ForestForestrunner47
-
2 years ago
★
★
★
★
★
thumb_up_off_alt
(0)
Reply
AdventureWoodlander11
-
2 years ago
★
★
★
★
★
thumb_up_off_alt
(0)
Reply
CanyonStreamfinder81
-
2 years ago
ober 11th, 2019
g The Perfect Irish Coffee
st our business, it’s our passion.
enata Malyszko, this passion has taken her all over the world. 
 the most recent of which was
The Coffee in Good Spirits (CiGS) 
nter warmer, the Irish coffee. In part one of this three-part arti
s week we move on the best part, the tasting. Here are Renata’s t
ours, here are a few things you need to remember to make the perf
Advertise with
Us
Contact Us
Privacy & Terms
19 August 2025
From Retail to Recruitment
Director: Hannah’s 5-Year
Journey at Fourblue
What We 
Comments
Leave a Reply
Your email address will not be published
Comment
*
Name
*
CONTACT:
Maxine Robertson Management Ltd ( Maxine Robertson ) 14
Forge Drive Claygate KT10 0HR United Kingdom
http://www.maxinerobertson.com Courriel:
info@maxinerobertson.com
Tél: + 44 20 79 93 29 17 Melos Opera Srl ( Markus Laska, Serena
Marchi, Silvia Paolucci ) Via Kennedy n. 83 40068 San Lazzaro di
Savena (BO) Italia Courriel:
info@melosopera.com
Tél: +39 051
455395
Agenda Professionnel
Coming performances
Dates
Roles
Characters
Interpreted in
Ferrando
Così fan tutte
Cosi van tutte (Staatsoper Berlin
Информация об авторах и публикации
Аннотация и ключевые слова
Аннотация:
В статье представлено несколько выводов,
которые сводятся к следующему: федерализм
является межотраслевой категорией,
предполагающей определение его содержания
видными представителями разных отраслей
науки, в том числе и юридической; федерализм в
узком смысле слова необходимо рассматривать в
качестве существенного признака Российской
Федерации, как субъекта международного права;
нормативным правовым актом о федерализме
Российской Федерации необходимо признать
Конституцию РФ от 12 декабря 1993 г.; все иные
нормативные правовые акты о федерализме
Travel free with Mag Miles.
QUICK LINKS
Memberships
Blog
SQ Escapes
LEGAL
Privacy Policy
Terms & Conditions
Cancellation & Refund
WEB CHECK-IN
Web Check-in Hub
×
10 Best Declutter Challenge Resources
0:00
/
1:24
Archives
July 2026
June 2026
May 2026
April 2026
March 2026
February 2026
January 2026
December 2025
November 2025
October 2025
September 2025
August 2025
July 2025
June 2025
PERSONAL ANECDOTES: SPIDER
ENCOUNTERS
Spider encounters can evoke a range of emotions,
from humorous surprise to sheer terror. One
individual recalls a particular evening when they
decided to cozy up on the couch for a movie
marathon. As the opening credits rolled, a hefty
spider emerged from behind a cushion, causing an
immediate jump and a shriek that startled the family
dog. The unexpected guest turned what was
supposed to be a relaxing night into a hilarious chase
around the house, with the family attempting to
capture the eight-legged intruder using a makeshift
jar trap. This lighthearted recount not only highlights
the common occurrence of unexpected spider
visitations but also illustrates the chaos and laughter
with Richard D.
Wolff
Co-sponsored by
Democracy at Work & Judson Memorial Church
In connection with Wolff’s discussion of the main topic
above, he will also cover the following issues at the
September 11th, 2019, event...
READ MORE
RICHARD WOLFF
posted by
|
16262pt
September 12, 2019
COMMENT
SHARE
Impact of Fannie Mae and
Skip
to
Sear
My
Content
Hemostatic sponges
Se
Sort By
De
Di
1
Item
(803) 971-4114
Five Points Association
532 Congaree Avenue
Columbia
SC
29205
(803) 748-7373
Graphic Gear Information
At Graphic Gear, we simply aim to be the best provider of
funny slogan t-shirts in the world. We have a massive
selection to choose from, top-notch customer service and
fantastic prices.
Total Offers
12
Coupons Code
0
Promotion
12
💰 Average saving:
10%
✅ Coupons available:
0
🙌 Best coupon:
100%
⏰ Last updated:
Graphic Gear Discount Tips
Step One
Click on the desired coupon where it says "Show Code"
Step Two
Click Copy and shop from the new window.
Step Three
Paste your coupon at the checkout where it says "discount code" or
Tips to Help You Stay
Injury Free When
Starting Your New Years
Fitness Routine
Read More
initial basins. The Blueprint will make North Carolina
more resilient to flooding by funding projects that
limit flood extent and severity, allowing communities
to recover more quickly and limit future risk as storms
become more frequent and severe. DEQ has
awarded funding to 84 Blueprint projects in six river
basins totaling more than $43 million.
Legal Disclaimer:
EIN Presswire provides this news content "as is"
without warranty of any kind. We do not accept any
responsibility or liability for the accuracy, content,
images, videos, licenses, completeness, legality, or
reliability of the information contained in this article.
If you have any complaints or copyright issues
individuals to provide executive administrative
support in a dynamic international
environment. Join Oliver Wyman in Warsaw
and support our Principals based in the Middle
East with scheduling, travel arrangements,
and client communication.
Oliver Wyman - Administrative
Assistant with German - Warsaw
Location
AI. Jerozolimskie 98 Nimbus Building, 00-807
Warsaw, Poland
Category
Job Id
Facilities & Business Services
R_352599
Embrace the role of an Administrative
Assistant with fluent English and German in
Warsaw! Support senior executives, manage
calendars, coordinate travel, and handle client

* * *

▸ **Exercise instructions**: Show every line of the entries above where the word "Tips" occurs.

▸ **Solution to this problem**:
Graphic Gear Discount Tips
Tips to Help You Stay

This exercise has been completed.